● **TASK STATEMENT**
Take from the entries below the stretch from the line with "testo 6351 - differential pressure" through the line with "extend the period", and return it exactly, leaving the pictures out.

● **GIVEN ENTRIES**
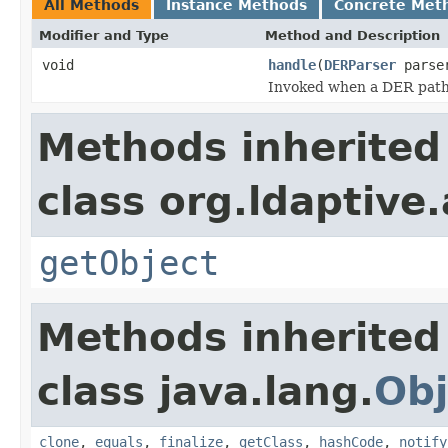
All Methods
Instance Methods
Concrete Met
Modifier and Type
Method and Description
void
handle
(
DERParser
parse
Invoked when a DER path i
Methods inherited
class org.ldaptive
getObject
Methods inherited
class java.lang.
Obj
clone
,
equals
,
finalize
,
getClass
,
hashCode
,
notify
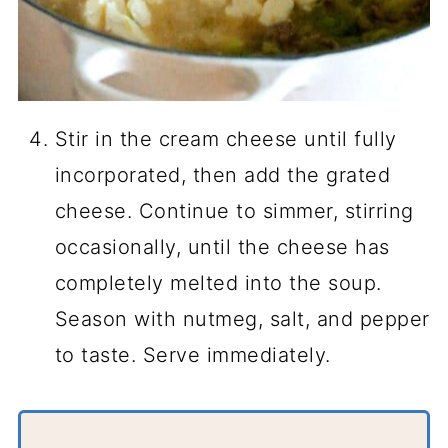
Stir in the cream cheese until fully
incorporated, then add the grated
cheese. Continue to simmer, stirring
occasionally, until the cheese has
completely melted into the soup.
Season with nutmeg, salt, and pepper
to taste. Serve immediately.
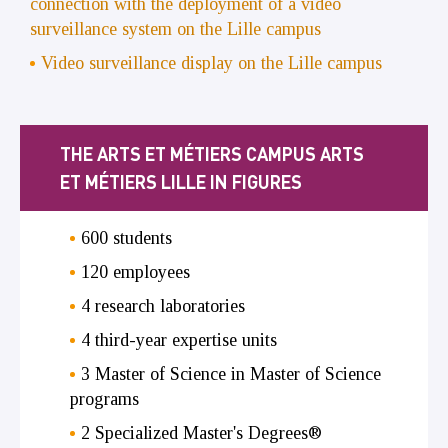
connection with the deployment of a video
surveillance system on the Lille campus
Video surveillance display on the Lille campus
THE ARTS ET MÉTIERS CAMPUS ARTS
ET MÉTIERS LILLE IN FIGURES
600 students
120 employees
4 research laboratories
4 third-year expertise units
3 Master of Science in Master of Science
programs
2 Specialized Master's Degrees®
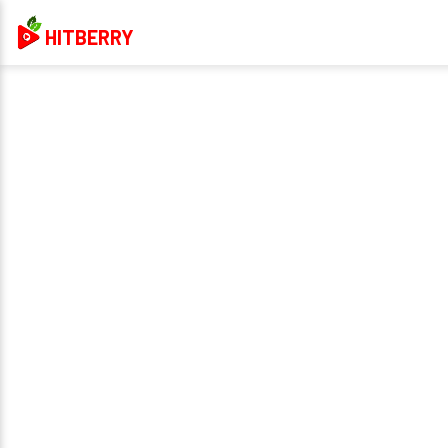
HITBERRY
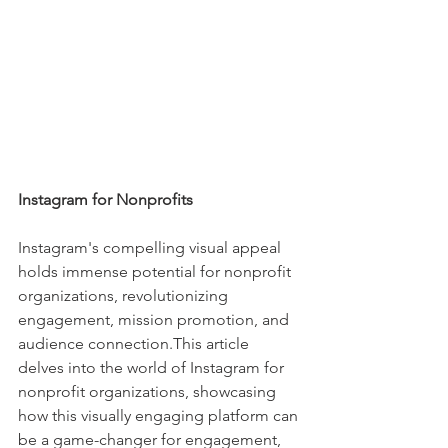
Instagram for Nonprofits
Instagram's compelling visual appeal 
holds immense potential for nonprofit 
organizations, revolutionizing 
engagement, mission promotion, and 
audience connection.This article 
delves into the world of Instagram for 
nonprofit organizations, showcasing 
how this visually engaging platform can 
be a game-changer for engagement, 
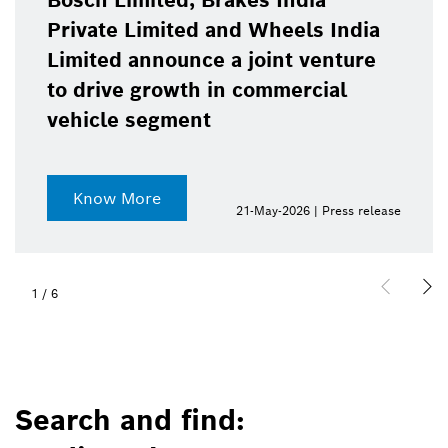
Bosch Limited, Brakes India
Private Limited and Wheels India
Limited announce a joint venture
to drive growth in commercial
vehicle segment
Know More
21-May-2026 | Press release
1
/
6
Search and find:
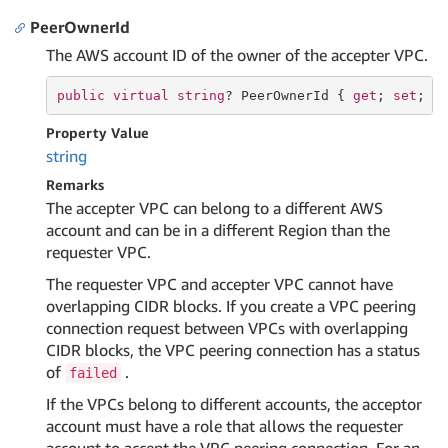
PeerOwnerId
The AWS account ID of the owner of the accepter VPC.
public
virtual
string
? PeerOwnerId { 
get
; 
set
; }
Property Value
string
Remarks
The accepter VPC can belong to a different AWS
account and can be in a different Region than the
requester VPC.
The requester VPC and accepter VPC cannot have
overlapping CIDR blocks. If you create a VPC peering
connection request between VPCs with overlapping
CIDR blocks, the VPC peering connection has a status
of
.
failed
If the VPCs belong to different accounts, the acceptor
account must have a role that allows the requester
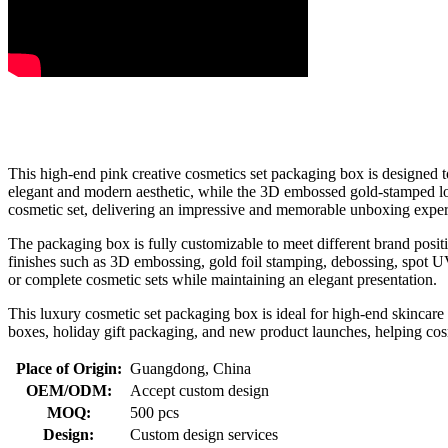
This high-end pink creative cosmetics set packaging box is designed to
elegant and modern aesthetic, while the 3D embossed gold-stamped logo
cosmetic set, delivering an impressive and memorable unboxing exper
The packaging box is fully customizable to meet different brand posit
finishes such as 3D embossing, gold foil stamping, debossing, spot UV,
or complete cosmetic sets while maintaining an elegant presentation.
This luxury cosmetic set packaging box is ideal for high-end skincare l
boxes, holiday gift packaging, and new product launches, helping cos
Place of Origin:
Guangdong, China
OEM/ODM:
Accept custom design
MOQ:
500 pcs
Design:
Custom design services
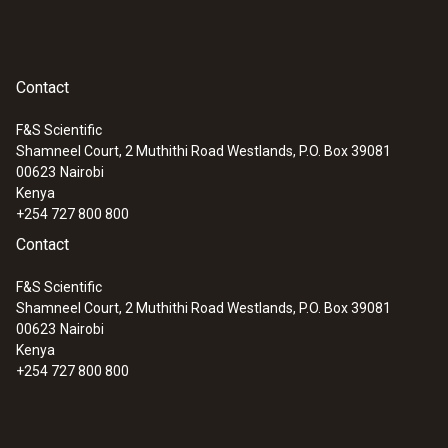
:
0555 6321
testo 6321 - pressure transmitter for
differential pressure
Contact
F&S Scientific
Shamneel Court, 2 Muthithi Road Westlands, P.O. Box 39081
00623
Nairobi
Kenya
+254 727 800 800
Contact
F&S Scientific
Shamneel Court, 2 Muthithi Road Westlands, P.O. Box 39081
00623
Nairobi
Kenya
+254 727 800 800
:
0555 6351
testo 6351 - differential pressure
transmitter for industry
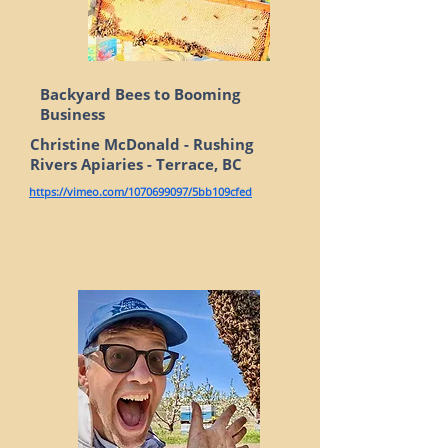
Backyard Bees to Booming
Business
Christine McDonald - Rushing
Rivers Apiaries - Terrace, BC
https://vimeo.com/1070699097/5bb109cfed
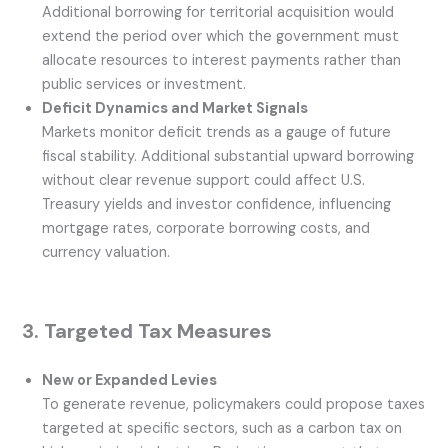
Additional borrowing for territorial acquisition would
extend the period over which the government must
allocate resources to interest payments rather than
public services or investment.
Deficit Dynamics and Market Signals
Markets monitor deficit trends as a gauge of future
fiscal stability. Additional substantial upward borrowing
without clear revenue support could affect U.S.
Treasury yields and investor confidence, influencing
mortgage rates, corporate borrowing costs, and
currency valuation.
3. Targeted Tax Measures
New or Expanded Levies
To generate revenue, policymakers could propose taxes
targeted at specific sectors, such as a carbon tax on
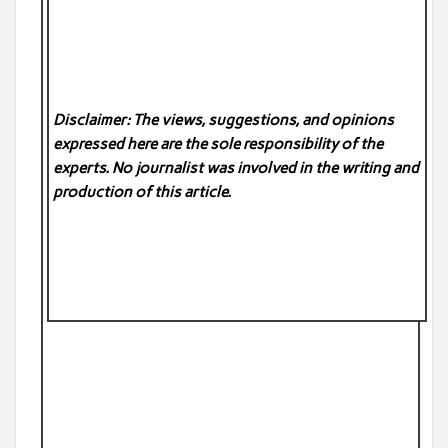
Disclaimer: The views, suggestions, and opinions
expressed here are the sole responsibility of the
experts. No
journalist was involved in the writing and
production of this article.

● **PROBLEM SOLUTION**
testo 6351 - differential pressure
transmitter for industry
Backyard Bees to Booming
Business
Christine McDonald - Rushing
Rivers Apiaries - Terrace, BC
https://vimeo.com/1070699097/5bb109cfed
Additional borrowing for territorial acquisition would
extend the period over which the government must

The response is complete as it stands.